6月中旬───



「ついに来たねー!球技大会ー!!」


 そう言ってはしゃいでいるのは、スポーツ大好きな莉奈。


 小柄なのに体育への熱量が凄まじい莉奈は、球技大会の今日までかなり楽しみにしていたらしい。


 だから体育館へと向かう廊下をスキップしそうな勢いで歩いている。


 確かに、高校生になってから初めての行事だから私も地味に楽しみにしてたんだ。


 でも、無駄に目立ったら危険だから気をつけないと。



「藍斗と颯真くんはバスケだし。クラス違うから当たるとしたら決勝でとかめちゃくちゃ楽しみだね!」


「私も。何気に2人がスポーツしてる姿見るの初めてだから楽しみ」


 まだ一緒に住み始めて2週間くらいの時、登下校中の感じでは“パーフェクト王子様”って聞いて、そうだなって思っていたけど、実際どうなのかはまだ分かってない。

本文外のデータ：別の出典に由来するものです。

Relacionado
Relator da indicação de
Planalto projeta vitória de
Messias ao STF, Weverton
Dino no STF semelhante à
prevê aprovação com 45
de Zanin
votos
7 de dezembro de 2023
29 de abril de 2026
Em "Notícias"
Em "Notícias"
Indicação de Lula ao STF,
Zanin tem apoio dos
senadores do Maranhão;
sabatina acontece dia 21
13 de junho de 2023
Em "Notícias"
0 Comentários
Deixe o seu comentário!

 勉強の方もテストが始まらないと本当に上位なのか分からないし、スポーツも今日みたいに大々的な行事がないと万能なのか分からない。


 まあ、人望に関しては言うまでもない。


 つまり今日は颯真が本当に“パーフェクト”なのかを確かめる絶好のチャンス。


 意地悪じゃなくて、ちょっとでもいいところを見てみたい。